C'est dès lors à juste titre que l'autorité intimée a fait application de l'art. 24 al. 3 LSubv et refusé la demande de subvention du recourant.

3.                      Les considérants qui précèdent conduisent au rejet du recours et à la confirmation de la décision attaquée. Le recourant, qui succombe, supportera les frais de  justice (art. 49 al. 1 LPA-VD) qui, compte tenu de l’ampleur et de la difficulté de la cause, sont arrêtés en l'espèce à 500 francs. Il n'est pas alloué de dépens (art. 55 al. 1 a contrario LPA-VD). 


 

Par ces motifs
 la Cour de droit administratif et public
du Tribunal cantonal
arrête:

 

I.                       Le recours est rejeté.

II.                      La décision de la Direction générale de l'environnement du 29 novembre 2018 est confirmée.

III.                    Les frais de justice, par 500 (cinq cent) francs, sont mis à la charge de A.________.

IV.                    Il n'est pas alloué de dépens.

Lausanne, le 2 mai 2019

 

La présidente:                                                                                           Le greffier:


                                                                                                                 

Le présent arrêt est communiqué aux destinataires de l'avis d'envoi ci-joint.

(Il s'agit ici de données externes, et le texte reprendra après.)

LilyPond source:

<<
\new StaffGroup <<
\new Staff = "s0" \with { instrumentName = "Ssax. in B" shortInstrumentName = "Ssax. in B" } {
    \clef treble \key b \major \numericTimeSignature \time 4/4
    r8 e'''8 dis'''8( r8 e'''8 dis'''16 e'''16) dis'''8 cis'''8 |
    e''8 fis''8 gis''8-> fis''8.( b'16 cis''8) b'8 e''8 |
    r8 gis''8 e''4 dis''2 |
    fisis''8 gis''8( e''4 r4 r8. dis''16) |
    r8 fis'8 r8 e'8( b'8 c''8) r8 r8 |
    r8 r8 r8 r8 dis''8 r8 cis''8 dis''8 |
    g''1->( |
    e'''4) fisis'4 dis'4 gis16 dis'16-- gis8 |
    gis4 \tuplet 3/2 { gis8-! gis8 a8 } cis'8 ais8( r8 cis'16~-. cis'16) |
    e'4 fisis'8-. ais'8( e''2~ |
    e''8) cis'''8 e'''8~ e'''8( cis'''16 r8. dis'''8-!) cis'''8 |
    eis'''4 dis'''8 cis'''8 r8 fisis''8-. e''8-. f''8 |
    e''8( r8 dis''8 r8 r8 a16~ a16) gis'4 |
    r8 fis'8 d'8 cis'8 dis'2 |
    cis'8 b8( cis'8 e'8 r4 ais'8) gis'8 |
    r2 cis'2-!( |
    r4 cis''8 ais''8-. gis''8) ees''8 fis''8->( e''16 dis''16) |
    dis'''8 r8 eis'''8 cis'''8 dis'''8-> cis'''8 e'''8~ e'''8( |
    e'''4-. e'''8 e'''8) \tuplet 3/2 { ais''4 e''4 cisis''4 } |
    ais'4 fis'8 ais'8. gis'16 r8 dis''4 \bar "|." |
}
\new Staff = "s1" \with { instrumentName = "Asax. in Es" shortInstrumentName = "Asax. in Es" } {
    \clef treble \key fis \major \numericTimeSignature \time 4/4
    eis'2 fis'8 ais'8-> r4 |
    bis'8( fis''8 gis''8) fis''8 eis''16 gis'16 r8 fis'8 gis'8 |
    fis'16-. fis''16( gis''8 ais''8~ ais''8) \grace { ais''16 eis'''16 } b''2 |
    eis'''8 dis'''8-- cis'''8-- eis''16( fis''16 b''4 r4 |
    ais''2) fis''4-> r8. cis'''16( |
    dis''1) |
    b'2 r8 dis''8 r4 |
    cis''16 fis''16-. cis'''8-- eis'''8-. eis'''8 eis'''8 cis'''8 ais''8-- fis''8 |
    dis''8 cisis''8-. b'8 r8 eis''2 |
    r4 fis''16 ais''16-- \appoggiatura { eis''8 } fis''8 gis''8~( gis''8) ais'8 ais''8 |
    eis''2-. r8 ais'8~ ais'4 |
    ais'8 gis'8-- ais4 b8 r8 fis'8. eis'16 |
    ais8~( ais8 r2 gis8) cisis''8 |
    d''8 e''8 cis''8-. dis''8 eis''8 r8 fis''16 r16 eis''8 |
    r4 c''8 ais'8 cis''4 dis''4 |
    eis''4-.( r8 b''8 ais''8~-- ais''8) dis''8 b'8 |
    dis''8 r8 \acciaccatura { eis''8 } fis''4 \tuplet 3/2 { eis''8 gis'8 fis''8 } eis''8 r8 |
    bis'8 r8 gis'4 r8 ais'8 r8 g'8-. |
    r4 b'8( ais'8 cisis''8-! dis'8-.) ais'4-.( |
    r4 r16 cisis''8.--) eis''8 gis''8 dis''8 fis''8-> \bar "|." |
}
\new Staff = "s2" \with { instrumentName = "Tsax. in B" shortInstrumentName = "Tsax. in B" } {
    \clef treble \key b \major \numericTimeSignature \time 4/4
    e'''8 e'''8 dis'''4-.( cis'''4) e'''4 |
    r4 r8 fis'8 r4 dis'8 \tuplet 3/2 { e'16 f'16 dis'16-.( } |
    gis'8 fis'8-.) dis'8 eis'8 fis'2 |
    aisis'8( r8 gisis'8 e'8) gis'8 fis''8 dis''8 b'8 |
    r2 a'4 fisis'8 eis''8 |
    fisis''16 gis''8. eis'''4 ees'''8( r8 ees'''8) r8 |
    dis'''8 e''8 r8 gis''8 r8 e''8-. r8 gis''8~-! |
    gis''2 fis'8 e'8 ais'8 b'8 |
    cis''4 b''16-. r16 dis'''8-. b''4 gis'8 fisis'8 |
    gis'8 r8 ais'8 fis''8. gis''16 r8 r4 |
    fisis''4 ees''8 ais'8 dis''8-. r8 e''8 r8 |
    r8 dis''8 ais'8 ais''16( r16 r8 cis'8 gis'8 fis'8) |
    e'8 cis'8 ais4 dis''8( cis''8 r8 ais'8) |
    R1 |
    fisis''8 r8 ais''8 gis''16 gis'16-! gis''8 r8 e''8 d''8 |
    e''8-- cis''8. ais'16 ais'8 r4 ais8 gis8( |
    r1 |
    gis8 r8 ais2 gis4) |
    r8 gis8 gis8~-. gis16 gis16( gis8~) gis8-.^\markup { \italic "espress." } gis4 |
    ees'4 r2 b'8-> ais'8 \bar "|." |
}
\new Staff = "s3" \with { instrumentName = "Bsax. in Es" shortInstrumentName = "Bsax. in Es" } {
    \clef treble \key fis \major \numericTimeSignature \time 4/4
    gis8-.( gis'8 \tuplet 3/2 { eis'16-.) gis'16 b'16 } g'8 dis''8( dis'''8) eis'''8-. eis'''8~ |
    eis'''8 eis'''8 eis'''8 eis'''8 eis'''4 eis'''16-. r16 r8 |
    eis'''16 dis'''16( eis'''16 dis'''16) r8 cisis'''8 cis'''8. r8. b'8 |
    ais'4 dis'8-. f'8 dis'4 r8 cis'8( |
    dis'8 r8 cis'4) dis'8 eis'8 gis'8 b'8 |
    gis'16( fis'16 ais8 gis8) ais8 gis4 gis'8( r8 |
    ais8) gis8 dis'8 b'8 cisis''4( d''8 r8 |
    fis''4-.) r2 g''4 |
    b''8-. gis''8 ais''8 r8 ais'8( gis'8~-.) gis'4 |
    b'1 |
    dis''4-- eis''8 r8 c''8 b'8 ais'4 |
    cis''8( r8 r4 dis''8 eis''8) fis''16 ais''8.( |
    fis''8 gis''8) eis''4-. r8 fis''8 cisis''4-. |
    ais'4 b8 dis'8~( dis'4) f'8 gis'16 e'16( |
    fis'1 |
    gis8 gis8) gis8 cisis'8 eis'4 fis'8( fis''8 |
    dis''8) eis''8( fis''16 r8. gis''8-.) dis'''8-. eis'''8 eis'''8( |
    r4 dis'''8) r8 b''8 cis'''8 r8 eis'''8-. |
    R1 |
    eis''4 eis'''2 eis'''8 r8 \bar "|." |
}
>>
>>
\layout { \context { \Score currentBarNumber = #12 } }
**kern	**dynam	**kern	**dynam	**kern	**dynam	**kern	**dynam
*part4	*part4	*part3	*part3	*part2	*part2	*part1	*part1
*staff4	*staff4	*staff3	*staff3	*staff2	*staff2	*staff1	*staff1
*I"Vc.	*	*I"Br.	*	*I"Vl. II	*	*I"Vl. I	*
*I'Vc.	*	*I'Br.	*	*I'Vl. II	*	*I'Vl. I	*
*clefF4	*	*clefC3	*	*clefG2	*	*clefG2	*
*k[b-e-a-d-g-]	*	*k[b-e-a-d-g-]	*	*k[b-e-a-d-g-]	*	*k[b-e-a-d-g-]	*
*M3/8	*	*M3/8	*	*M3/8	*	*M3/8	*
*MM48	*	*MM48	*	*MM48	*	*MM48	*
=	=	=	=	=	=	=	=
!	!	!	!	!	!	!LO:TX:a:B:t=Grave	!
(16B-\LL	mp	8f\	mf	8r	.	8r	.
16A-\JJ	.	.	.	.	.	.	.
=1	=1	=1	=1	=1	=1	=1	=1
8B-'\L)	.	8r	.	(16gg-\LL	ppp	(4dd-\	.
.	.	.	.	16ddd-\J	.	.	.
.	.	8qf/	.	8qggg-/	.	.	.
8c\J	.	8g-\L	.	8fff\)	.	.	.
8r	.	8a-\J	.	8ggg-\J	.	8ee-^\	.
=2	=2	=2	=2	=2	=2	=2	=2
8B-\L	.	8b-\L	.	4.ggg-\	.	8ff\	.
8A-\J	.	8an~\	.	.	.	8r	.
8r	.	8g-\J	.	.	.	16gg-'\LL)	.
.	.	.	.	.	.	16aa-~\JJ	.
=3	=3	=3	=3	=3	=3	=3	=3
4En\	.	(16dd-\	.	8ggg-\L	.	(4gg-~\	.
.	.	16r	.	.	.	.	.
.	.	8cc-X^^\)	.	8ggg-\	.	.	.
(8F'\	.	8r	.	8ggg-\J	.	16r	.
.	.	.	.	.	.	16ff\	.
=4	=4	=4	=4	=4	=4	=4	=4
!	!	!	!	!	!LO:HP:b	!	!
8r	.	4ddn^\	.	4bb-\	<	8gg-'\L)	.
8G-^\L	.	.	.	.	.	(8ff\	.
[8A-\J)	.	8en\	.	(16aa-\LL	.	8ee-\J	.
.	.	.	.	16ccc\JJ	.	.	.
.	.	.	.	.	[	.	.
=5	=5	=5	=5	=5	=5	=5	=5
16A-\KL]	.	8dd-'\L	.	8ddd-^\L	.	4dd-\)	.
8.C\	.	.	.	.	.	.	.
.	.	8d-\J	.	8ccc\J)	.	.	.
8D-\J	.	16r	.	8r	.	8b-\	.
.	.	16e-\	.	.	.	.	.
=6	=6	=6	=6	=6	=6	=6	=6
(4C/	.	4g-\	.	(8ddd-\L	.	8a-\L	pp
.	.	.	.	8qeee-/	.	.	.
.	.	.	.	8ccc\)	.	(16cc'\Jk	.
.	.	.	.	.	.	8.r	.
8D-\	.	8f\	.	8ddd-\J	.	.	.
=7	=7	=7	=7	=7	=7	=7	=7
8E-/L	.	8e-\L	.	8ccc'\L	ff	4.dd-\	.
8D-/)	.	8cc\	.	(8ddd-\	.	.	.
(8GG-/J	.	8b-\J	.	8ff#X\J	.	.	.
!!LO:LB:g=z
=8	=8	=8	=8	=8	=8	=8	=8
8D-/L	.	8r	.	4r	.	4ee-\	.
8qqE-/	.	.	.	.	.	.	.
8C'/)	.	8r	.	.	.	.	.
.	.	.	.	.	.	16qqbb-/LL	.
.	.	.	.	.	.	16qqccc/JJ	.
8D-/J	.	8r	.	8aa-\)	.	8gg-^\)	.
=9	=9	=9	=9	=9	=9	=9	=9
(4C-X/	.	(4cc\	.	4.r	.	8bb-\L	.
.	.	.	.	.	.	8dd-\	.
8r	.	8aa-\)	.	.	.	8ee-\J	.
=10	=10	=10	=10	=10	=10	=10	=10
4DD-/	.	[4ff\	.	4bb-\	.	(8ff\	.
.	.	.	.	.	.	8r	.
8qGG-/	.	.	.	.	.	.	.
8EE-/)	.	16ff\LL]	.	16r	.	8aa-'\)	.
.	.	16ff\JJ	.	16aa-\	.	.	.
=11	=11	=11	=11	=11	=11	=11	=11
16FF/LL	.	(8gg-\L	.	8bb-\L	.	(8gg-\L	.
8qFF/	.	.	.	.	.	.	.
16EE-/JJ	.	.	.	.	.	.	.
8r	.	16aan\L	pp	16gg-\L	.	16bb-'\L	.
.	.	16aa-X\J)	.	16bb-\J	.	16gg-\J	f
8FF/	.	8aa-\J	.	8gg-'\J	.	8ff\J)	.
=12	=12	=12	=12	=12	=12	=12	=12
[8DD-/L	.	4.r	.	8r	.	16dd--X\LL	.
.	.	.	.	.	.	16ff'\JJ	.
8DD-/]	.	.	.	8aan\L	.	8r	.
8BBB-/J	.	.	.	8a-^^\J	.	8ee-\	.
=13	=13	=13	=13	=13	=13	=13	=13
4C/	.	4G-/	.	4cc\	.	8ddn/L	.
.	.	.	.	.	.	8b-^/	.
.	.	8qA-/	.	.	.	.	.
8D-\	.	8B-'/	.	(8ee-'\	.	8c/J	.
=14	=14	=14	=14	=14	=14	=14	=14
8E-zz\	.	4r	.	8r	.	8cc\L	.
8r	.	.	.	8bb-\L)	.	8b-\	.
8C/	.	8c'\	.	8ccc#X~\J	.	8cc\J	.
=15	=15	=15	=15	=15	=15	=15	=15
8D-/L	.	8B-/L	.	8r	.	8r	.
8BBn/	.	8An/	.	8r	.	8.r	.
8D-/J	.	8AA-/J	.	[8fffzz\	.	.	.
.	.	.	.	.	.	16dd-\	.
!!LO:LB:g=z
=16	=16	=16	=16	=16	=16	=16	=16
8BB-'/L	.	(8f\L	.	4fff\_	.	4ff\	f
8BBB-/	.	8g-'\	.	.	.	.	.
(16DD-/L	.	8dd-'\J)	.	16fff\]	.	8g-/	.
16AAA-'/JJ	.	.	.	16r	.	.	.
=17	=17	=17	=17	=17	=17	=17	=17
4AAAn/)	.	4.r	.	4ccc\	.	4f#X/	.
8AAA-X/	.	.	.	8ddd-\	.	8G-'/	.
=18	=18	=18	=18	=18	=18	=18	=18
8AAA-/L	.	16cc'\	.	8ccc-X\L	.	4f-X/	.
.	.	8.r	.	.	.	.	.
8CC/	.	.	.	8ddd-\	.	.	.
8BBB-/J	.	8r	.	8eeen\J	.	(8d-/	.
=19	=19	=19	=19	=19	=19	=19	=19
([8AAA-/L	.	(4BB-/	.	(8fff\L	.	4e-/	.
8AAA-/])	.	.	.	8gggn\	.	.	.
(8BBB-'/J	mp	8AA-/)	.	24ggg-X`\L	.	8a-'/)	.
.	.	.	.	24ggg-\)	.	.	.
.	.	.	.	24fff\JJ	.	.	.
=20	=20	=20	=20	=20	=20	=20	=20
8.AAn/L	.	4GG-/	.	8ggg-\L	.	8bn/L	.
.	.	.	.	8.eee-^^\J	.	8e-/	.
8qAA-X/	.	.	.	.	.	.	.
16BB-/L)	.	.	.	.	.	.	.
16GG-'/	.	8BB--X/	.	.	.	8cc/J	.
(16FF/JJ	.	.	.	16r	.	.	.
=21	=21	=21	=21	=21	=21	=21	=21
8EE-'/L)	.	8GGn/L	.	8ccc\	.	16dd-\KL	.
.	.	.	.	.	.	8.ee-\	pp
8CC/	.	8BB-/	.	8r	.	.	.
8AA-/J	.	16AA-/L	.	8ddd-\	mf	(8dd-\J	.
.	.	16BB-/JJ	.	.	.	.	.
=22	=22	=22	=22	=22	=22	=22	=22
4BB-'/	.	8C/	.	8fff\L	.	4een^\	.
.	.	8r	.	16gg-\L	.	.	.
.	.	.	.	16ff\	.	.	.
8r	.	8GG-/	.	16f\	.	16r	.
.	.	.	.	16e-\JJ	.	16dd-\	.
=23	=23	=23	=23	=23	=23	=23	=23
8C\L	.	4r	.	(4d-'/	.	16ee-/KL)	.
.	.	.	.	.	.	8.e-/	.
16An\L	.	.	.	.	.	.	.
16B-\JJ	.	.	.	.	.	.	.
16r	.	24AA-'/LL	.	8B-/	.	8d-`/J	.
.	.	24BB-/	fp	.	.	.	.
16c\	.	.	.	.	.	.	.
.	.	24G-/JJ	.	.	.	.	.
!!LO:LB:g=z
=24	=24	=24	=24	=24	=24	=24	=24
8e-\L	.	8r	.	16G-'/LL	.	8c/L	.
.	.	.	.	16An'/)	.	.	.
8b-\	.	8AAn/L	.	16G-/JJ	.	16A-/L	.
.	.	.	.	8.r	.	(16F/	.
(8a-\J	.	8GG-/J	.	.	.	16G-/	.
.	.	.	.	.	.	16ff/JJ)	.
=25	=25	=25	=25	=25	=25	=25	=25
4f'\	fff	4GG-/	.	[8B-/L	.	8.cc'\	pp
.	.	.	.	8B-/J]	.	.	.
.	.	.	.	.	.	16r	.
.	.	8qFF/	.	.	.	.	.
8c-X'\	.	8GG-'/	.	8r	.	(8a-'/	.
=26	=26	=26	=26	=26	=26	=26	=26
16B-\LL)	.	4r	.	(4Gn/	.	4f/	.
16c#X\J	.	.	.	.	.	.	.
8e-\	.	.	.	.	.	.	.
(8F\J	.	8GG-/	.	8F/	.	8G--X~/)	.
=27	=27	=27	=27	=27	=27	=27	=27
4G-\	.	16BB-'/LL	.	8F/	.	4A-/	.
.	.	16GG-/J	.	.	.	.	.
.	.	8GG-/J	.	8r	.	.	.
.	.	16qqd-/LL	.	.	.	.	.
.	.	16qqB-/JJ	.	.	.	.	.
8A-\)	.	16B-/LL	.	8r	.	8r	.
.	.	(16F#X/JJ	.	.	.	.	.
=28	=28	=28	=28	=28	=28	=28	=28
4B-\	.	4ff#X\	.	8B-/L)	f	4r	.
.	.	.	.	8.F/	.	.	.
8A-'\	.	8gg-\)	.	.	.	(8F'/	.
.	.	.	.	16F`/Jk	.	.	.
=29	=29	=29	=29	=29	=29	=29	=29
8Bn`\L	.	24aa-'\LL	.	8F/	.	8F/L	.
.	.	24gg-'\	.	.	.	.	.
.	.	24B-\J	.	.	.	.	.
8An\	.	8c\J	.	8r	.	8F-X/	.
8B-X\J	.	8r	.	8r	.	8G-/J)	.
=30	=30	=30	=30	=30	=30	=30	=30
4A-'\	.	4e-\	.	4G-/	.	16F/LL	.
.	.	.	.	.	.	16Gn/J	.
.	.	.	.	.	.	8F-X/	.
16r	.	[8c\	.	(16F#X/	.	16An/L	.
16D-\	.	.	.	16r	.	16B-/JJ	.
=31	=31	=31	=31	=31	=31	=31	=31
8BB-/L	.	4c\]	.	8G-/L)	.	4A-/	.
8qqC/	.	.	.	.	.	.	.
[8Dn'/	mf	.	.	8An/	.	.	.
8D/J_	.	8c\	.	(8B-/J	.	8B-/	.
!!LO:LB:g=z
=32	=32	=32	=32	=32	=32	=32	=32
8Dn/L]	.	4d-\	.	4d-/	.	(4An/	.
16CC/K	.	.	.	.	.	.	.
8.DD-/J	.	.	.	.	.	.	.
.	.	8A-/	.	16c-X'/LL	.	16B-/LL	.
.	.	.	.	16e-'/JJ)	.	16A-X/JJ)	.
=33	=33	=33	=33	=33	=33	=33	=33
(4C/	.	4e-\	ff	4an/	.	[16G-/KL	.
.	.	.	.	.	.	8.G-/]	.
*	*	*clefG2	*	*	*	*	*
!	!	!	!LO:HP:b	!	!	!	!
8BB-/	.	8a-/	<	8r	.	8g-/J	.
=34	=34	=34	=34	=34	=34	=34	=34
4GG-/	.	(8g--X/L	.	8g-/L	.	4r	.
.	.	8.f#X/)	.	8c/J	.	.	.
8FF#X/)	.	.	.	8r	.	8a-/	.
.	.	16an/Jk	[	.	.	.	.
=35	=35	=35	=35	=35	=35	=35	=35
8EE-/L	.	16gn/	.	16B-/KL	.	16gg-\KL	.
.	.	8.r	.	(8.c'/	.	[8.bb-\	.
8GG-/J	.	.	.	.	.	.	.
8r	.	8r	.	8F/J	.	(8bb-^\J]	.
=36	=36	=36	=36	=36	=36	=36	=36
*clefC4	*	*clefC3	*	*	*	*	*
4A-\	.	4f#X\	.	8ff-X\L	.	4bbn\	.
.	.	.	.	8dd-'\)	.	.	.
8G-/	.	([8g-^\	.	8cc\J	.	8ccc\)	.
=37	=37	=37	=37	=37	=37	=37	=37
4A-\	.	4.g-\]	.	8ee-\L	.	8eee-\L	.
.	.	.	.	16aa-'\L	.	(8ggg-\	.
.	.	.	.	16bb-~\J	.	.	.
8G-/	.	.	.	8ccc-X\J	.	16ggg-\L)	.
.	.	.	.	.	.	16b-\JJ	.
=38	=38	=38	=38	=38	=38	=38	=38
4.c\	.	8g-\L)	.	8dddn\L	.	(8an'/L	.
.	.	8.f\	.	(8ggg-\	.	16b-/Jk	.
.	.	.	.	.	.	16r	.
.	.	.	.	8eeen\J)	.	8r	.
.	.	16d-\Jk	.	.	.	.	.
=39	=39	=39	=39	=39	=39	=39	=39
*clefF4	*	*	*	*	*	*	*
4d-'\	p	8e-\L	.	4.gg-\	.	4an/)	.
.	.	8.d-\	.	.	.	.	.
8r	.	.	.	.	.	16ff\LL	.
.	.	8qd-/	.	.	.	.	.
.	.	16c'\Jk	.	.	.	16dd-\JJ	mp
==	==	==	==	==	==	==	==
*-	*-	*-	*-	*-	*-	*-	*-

Il peut faire l'objet, dans les trente jours suivant sa notification, d'un recours au Tribunal fédéral (Tribunal fédéral suisse, 1000 Lausanne 14). Le recours en matière de droit public s'exerce aux conditions des articles 82 ss de la loi du 17 juin 2005 sur le Tribunal fédéral (LTF - RS 173.110), le recours constitutionnel subsidiaire à celles des articles 113 ss LTF. Le mémoire de recours doit être rédigé dans une langue officielle, indiquer les conclusions, les motifs et les moyens de preuve, et être signé. Les motifs doivent exposer succinctement en quoi l’acte attaqué viole le droit. Les pièces invoquées comme moyens de preuve doivent être jointes au mémoire, pour autant qu’elles soient en mains de la partie; il en va de même de la décision attaquée.